Why caching is cheap here
Every blob, tree, and commit on the upstream is keyed by a SHA-1 / SHA-256 content hash. Once we have the SHA, the bytes never change. We never need cache invalidation for those objects — only eviction policies (size, age) and ref-tip freshness checks.
The only mutable handle is the ref tip (PATCH /git/refs advances
it). Everything else hangs off the tip and is immutable.
Cache layers
+-------------------------------------------------------------+
| ref tip cache (mutable, ETag-validated) |
| key: (repo, ref_name) |
| value: { commit_sha, etag } |
+----------------------------+--------------------------------+
v
+-------------------------------------------------------------+
| commit cache (immutable, SHA-keyed) |
| key: commit_sha |
| value: { tree_sha, parents, author, committer, ... } |
+----------------------------+--------------------------------+
v
+-------------------------------------------------------------+
| tree cache (immutable, SHA-keyed) |
| key: tree_sha |
| value: [ { path, blob_sha, mode } ] |
+----------------------------+--------------------------------+
v
+-------------------------------------------------------------+
| blob cache (immutable, SHA-keyed) |
| key: blob_sha |
| value: bytes |
+-------------------------------------------------------------+ Ref tip cache
The only layer that requires freshness checks. We use HTTP conditional requests:
- The first read of
GET /git/refs/{ref}records the response'sETag. - Subsequent reads send
If-None-Match: <etag>. - A 304 response is free of rate-limit cost and serves the cached
commit_shafor downstream walks. - A 200 response carries a new
ETag; older descendants are still valid (immutable), but the new tip points to a different commit.
Commit, tree, blob caches
Pure SHA-indexed caches.
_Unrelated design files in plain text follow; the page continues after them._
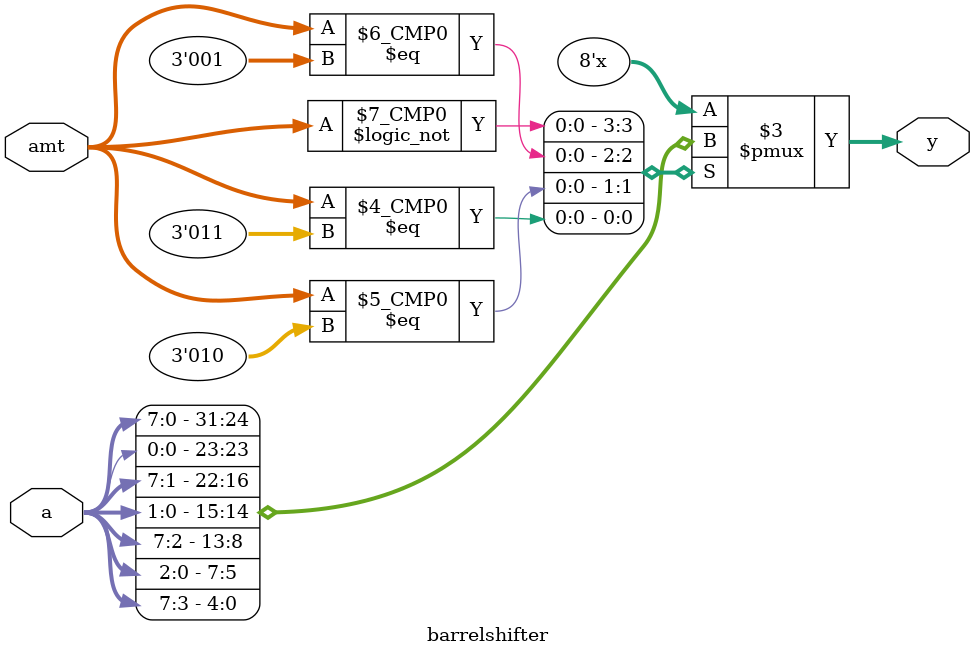
<source format=v>
module barrelshifter(
input wire [7:0] a,
input wire [2:0] amt,
output reg [7:0] y
);
always @(*) begin
    case(amt)
    3'd0: y=a;
    3'd1: y={a[0] ,a[7:1]};
    3'd2: y={a[1:0],a[7:2]};
    3'd3: y={a[2:0],a[7:3]};
    endcase
    
end
endmodule
</source>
Once written, never invalidated. Eviction is LRU bounded by configurable max-bytes. Reads always check the in-memory cache first; misses fall through to the upstream.
Storage backends
Two cache backends ship out of the box:
- In-memory (default) — fast, ephemeral, lost on process restart. Suitable for short-lived CLI invocations and the hot path inside a single browser session.
- IndexedDB-backed (browser, opt-in) — persists across reloads in
the web page or extension. Reuses the same IndexedDB host store
plumbing the project already ships for primary persistence (see
sideshowdb-auk); the cache is a separate object store inside the same database.
Backend choice is configured via Config.refstore.github.cache. See Configuration for the field reference.
Rate-limit interaction
GitHub's authenticated rate limit is 5,000 requests per hour. Caching is the primary lever for staying inside it.
- A cold
get(key)costs 4 requests: ref, commit, tree, blob. - A warm
get(key)against an unchanged tip costs 1 request (304 on the ref) when ETag is enabled. - A warm
get(key)after a tip update typically costs 1-3 requests depending on which descendants we already had cached.
Successful responses expose X-RateLimit-Remaining / X-RateLimit-Reset to the caller via the operation result; observability
tools should record both as a leading indicator of budget pressure.
Cache poisoning and integrity
Because keys are SHAs that the upstream produces, the cache cannot be poisoned by adversarial input from the network in any meaningful way: the SHA we store is the SHA the upstream returned, and we never re-derive object identities from cached bytes.
Tokens never enter the cache. The cache stores blob bytes, tree entries, commit metadata, and ref tips — all data the user already has read access to.